(Records from a dataset)
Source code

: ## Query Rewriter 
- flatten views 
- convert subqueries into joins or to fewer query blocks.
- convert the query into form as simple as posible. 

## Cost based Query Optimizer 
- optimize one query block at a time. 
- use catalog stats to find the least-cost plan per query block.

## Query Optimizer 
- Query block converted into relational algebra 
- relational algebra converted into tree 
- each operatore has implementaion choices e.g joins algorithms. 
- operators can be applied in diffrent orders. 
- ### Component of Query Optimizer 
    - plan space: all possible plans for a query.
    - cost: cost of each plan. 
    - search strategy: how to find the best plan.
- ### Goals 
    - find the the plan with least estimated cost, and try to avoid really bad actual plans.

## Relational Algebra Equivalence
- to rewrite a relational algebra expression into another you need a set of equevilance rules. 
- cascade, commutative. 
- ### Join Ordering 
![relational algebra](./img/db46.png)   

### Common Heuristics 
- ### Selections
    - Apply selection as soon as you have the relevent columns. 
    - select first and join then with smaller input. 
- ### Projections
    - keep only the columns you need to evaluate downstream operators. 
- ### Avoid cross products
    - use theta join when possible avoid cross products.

• _Assignment_: Reproduce every one of the records above line for line, with no changes to wording, spelling, or formatting.

• _Written answer_:
Source code

: ## Query Rewriter 
- flatten views 
- convert subqueries into joins or to fewer query blocks.
- convert the query into form as simple as posible. 

## Cost based Query Optimizer 
- optimize one query block at a time. 
- use catalog stats to find the least-cost plan per query block.

## Query Optimizer 
- Query block converted into relational algebra 
- relational algebra converted into tree 
- each operatore has implementaion choices e.g joins algorithms. 
- operators can be applied in diffrent orders. 
- ### Component of Query Optimizer 
    - plan space: all possible plans for a query.
    - cost: cost of each plan. 
    - search strategy: how to find the best plan.
- ### Goals 
    - find the the plan with least estimated cost, and try to avoid really bad actual plans.

## Relational Algebra Equivalence
- to rewrite a relational algebra expression into another you need a set of equevilance rules. 
- cascade, commutative. 
- ### Join Ordering 
![relational algebra](./img/db46.png)   

### Common Heuristics 
- ### Selections
    - Apply selection as soon as you have the relevent columns. 
    - select first and join then with smaller input. 
- ### Projections
    - keep only the columns you need to evaluate downstream operators. 
- ### Avoid cross products
    - use theta join when possible avoid cross products.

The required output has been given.